Denn nach der Einlassung des Angeklagten stellte dieser sich einen Angriff des Geschädigten vor, der im Falle seines Vorliegens die weiteren Faustschläge erfordert hätte. Dem angegriffenen Urteil des Landgerichts ließ sich jedoch weder hinreichend sicher entnehmen, dass das Landgericht dieser Einlassung folgen wollte, noch, dass es insoweit von einer unwahren Schutzbehauptung ausgegangen ist. Infolge fehlender Feststellungen zum Vorstellungsbild des Angeklagten konnte der BGH die Rechtsprüfung nicht selbst durchführen.
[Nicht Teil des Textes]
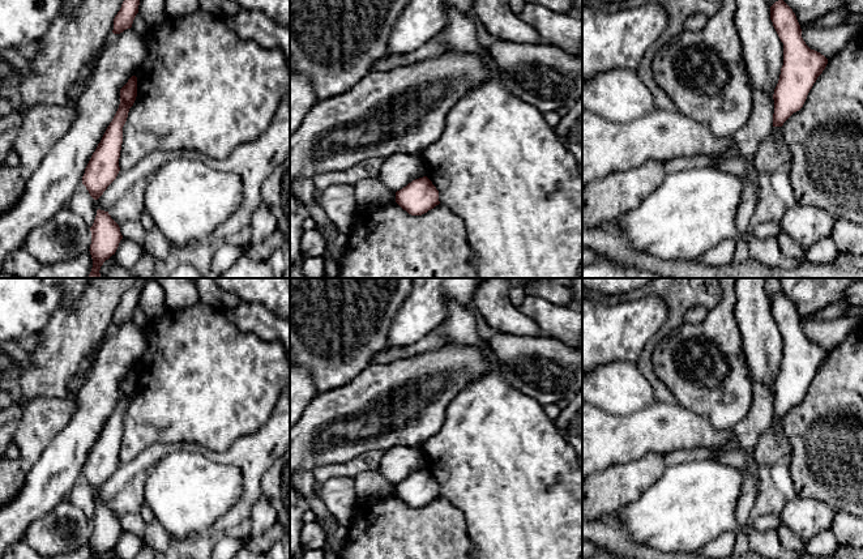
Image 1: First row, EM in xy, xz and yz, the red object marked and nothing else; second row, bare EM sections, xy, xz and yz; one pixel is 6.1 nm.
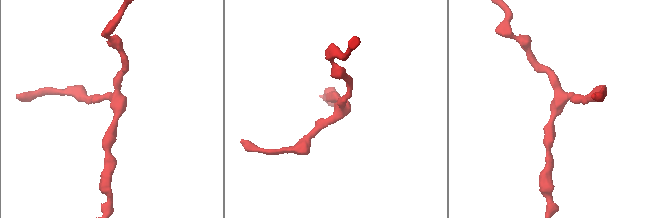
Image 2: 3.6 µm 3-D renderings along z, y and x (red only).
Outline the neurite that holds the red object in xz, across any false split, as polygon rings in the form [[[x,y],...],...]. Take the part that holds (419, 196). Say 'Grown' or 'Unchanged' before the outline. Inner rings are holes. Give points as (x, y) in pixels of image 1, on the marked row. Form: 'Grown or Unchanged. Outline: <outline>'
Unchanged. Outline: [[[423,176],[397,191],[396,202],[411,216],[422,216],[440,204],[439,191]]]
Im Übrigen konnte er auch die – nur formelhaft begründete – Ablehnung des § 33 StGB nicht nachvollziehen; denn auch dafür hätte es Feststellungen zur inneren Tatseite bedurft.
Was sind die Key Takeaways?
- Keine Abstufung in der Erforderlichkeit und Gebotenheit bei Polizeibeamten, sondern Behandlung wie alle anderen Angegriffenen.
- Bei behauptetem Erlaubnistatbestandsirrtum bedarf es einer klaren Positionierung des Tatgerichts zu der Frage, ob der Einlassung gefolgt oder sie als widerlegt angesehen wird.
Und nicht vergessen: Schreibt Klausuren!